§ The task: Could you reproduce the listing below with every "Torino" swapped for "Milano" and everything else left unchanged?

= = = =

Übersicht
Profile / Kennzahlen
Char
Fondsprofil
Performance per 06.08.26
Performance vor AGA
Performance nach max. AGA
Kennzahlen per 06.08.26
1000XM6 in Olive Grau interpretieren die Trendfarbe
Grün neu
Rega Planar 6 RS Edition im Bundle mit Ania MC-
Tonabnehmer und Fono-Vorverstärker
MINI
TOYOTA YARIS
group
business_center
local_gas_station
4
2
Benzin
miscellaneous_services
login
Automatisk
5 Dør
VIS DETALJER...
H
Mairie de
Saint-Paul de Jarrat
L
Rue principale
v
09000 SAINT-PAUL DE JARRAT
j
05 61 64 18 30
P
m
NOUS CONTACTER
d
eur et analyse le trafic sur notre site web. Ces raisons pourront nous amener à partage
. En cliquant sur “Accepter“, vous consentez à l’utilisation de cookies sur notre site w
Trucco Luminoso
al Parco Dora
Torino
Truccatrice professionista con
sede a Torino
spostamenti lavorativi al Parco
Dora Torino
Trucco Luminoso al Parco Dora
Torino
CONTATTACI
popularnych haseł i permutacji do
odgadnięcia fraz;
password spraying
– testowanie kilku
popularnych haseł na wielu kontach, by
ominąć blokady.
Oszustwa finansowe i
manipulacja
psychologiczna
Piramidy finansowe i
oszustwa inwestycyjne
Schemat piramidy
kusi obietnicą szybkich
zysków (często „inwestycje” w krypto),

= = = =

§ Exercise response:
Übersicht
Profile / Kennzahlen
Char
Fondsprofil
Performance per 06.08.26
Performance vor AGA
Performance nach max. AGA
Kennzahlen per 06.08.26
1000XM6 in Olive Grau interpretieren die Trendfarbe
Grün neu
Rega Planar 6 RS Edition im Bundle mit Ania MC-
Tonabnehmer und Fono-Vorverstärker
MINI
TOYOTA YARIS
group
business_center
local_gas_station
4
2
Benzin
miscellaneous_services
login
Automatisk
5 Dør
VIS DETALJER...
H
Mairie de
Saint-Paul de Jarrat
L
Rue principale
v
09000 SAINT-PAUL DE JARRAT
j
05 61 64 18 30
P
m
NOUS CONTACTER
d
eur et analyse le trafic sur notre site web. Ces raisons pourront nous amener à partage
. En cliquant sur “Accepter“, vous consentez à l’utilisation de cookies sur notre site w
Trucco Luminoso
al Parco Dora
Milano
Truccatrice professionista con
sede a Milano
spostamenti lavorativi al Parco
Dora Milano
Trucco Luminoso al Parco Dora
Milano
CONTATTACI
popularnych haseł i permutacji do
odgadnięcia fraz;
password spraying
– testowanie kilku
popularnych haseł na wielu kontach, by
ominąć blokady.
Oszustwa finansowe i
manipulacja
psychologiczna
Piramidy finansowe i
oszustwa inwestycyjne
Schemat piramidy
kusi obietnicą szybkich
zysków (często „inwestycje” w krypto),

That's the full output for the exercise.